### Material shown
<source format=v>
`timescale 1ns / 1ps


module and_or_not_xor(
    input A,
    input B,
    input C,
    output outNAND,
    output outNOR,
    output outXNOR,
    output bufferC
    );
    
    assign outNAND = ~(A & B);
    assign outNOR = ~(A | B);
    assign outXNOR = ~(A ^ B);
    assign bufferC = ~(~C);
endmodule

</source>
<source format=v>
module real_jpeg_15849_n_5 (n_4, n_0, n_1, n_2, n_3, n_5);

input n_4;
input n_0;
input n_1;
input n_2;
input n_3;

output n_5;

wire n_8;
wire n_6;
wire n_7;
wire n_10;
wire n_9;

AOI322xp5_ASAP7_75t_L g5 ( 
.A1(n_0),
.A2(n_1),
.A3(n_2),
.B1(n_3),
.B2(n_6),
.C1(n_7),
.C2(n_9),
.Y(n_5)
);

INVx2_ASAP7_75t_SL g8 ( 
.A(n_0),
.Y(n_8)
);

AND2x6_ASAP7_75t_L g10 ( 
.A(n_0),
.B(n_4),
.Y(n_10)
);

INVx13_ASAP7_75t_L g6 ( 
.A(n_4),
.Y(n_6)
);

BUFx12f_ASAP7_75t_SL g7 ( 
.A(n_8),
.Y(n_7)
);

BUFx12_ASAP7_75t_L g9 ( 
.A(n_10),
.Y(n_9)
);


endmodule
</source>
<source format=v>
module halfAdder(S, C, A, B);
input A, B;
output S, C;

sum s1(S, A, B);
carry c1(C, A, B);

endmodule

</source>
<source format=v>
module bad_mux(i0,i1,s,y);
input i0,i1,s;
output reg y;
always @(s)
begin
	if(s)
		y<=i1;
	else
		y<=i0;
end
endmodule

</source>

* * *

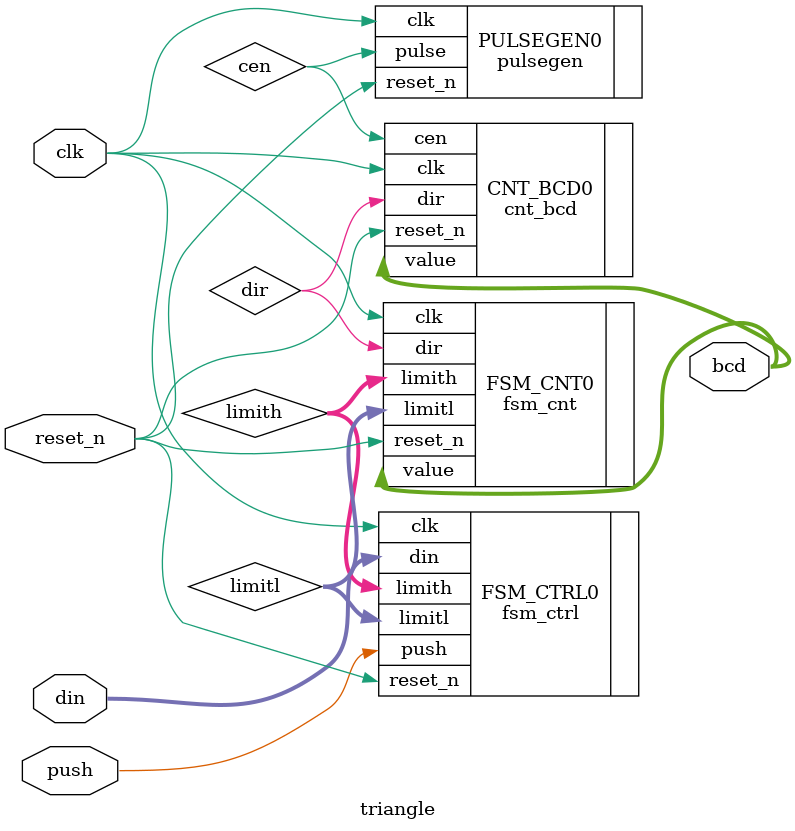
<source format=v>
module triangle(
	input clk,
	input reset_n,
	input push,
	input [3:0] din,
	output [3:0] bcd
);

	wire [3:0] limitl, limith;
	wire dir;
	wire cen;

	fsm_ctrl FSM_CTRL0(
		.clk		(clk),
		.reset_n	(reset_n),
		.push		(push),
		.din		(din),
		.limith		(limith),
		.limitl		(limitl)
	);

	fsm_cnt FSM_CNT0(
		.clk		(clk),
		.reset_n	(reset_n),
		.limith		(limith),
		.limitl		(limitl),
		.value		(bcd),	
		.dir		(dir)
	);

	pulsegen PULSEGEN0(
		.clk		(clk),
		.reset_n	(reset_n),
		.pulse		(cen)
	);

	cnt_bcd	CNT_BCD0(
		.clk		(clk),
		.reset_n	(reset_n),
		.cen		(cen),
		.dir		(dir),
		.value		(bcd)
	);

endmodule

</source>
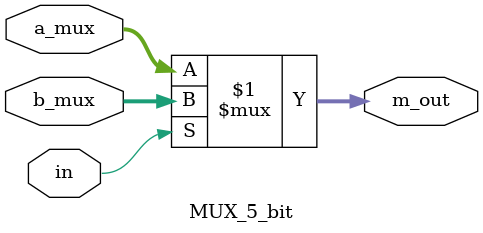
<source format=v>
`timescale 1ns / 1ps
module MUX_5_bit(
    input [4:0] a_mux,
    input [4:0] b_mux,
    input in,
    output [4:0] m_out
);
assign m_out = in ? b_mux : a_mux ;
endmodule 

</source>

--

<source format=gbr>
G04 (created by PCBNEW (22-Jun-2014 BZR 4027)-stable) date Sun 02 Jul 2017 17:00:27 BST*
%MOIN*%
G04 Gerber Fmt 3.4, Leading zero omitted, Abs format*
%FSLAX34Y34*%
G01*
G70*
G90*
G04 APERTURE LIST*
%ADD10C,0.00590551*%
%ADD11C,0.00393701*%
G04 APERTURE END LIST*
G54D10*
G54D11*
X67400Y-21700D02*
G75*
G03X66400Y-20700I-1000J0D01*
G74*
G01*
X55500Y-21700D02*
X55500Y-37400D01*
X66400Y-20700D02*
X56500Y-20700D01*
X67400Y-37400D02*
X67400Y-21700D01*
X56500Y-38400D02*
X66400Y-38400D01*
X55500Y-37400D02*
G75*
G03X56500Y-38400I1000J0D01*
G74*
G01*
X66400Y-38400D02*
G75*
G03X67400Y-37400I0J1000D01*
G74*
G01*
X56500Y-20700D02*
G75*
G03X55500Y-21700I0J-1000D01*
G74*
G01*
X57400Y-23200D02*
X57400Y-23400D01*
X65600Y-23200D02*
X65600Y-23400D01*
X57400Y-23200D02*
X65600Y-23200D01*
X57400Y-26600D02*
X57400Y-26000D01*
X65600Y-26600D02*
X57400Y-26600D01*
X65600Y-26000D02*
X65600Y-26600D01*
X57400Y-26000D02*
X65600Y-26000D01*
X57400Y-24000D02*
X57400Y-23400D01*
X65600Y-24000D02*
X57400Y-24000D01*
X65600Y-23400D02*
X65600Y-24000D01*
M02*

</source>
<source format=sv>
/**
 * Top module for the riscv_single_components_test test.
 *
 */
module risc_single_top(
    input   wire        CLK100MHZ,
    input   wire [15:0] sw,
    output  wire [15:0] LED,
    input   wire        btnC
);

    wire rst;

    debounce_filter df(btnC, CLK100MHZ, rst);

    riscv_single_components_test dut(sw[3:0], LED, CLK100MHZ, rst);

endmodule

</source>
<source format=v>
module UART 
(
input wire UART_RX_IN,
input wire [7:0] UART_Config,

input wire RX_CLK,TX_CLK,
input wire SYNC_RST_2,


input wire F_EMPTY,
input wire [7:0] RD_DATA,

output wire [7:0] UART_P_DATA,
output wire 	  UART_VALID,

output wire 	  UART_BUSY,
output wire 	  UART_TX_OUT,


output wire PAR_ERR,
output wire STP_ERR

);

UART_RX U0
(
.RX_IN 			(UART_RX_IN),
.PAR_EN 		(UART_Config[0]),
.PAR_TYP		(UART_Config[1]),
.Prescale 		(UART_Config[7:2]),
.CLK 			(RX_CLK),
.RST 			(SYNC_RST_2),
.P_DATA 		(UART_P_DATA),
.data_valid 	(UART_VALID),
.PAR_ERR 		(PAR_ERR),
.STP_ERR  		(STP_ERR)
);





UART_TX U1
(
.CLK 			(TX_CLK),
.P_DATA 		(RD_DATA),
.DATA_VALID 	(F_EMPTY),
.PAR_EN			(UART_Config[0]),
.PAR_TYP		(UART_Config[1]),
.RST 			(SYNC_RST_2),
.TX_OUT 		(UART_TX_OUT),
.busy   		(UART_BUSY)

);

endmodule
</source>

### Aim of the task
For every line of the data above that contains "btnC", copy that line.

### Result
    input   wire        btnC
    debounce_filter df(btnC, CLK100MHZ, rst);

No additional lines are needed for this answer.